- **Instructions to follow**:
Please relabel the data below by replacing every "Person at" with "Subject at", leaving everything else unchanged. Omit the pictures from your answer.

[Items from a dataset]
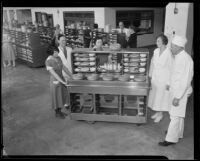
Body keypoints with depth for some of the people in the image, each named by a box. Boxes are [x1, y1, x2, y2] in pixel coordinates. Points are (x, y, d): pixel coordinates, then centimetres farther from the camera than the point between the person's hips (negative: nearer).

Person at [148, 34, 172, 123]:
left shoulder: (168, 53, -20)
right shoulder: (156, 51, -1)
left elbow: (171, 68, -17)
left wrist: (168, 82, -15)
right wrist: (150, 75, 13)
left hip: (163, 79, -6)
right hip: (155, 77, 6)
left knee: (161, 96, 6)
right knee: (155, 95, 16)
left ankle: (160, 114, 25)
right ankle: (157, 112, 34)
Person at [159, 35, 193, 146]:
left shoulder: (186, 59, -23)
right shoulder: (177, 57, 6)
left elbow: (186, 80, -24)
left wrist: (177, 97, -23)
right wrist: (171, 85, 21)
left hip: (181, 91, -9)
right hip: (175, 89, 9)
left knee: (176, 116, -1)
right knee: (178, 114, 21)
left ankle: (171, 139, 9)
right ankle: (178, 133, 36)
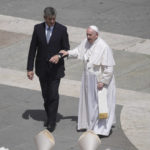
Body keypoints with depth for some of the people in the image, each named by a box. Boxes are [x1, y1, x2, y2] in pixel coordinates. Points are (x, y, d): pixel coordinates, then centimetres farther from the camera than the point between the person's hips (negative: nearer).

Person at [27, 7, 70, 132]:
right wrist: (30, 68, -3)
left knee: (53, 94, -7)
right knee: (46, 94, 13)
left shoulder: (62, 30, -12)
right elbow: (32, 49, -1)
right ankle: (49, 116, 31)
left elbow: (67, 50, -6)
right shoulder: (38, 28, -6)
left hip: (56, 68, -3)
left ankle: (52, 121, 4)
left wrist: (59, 56, -28)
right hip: (42, 68, 3)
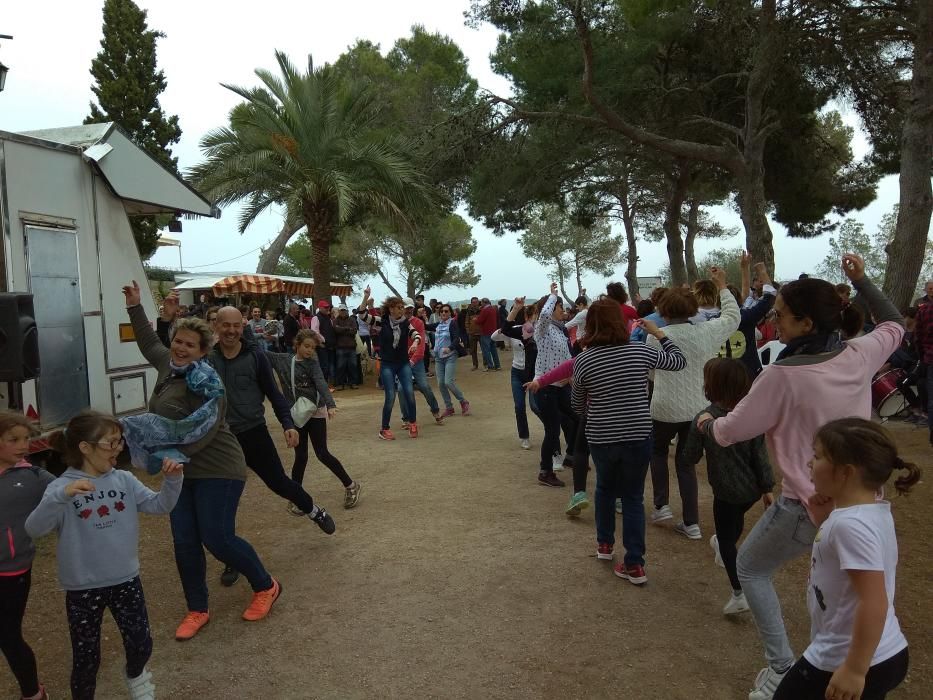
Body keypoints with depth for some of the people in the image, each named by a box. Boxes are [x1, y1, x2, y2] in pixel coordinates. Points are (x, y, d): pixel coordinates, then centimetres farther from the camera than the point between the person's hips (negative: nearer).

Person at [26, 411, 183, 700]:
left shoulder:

- **Solution for this task**:
Body keypoints with depth for some of the people in the image, each named by a box. Boxes are [x1, y1, x2, y2] in pixel coordinates. Points are (x, y, d): pixel coordinates, then centimetres farther from the camera than the point between the person's hips (negative: nearer).

Subject at [148, 34, 172, 123]:
left shoulder: (168, 53, -20)
right shoulder: (156, 51, -1)
left elbow: (171, 68, -17)
left wrist: (168, 82, -15)
right wrist: (150, 75, 13)
left hip: (163, 79, -6)
right hip: (155, 77, 6)
left knee: (161, 96, 6)
right knee: (155, 95, 16)
left ankle: (160, 114, 25)
right ankle: (157, 112, 34)
Subject at [159, 35, 193, 146]:
left shoulder: (186, 59, -23)
right shoulder: (177, 57, 6)
left elbow: (186, 80, -24)
left wrist: (177, 97, -23)
right wrist: (171, 85, 21)
left hip: (181, 91, -9)
right hip: (175, 89, 9)
left knee: (176, 116, -1)
right knee: (178, 114, 21)
left ankle: (171, 139, 9)
right ankle: (178, 133, 36)
Body keypoints with depth for some of the people in the image, each named by a box. Boxes are [x1, y1, x2, y2] in pixel coordinates. Points are (x, y, d): pixel coordinates, then centimetres farther from the camera than the point between the person's hips (negative: nearer).

Subject at [27, 7, 70, 132]:
right wrist: (30, 68, -3)
left knee: (53, 94, -7)
right knee: (46, 94, 13)
left shoulder: (62, 30, -12)
right elbow: (32, 49, -1)
right ankle: (49, 116, 31)
left elbow: (67, 50, -6)
right shoulder: (38, 28, -6)
left hip: (56, 68, -3)
left ankle: (52, 121, 4)
left wrist: (59, 56, -28)
right hip: (42, 68, 3)
Body keypoints with depth for some of the people in the image, each named by a box. Boxes are [x1, y1, x2, y2] in pixel coordinates. Points are (x, y, d): pixel coordinates, then centimetres farther from the camera than the point between the person's hips (negative: nearer).

Subject at [26, 411, 183, 700]:
left shoulder:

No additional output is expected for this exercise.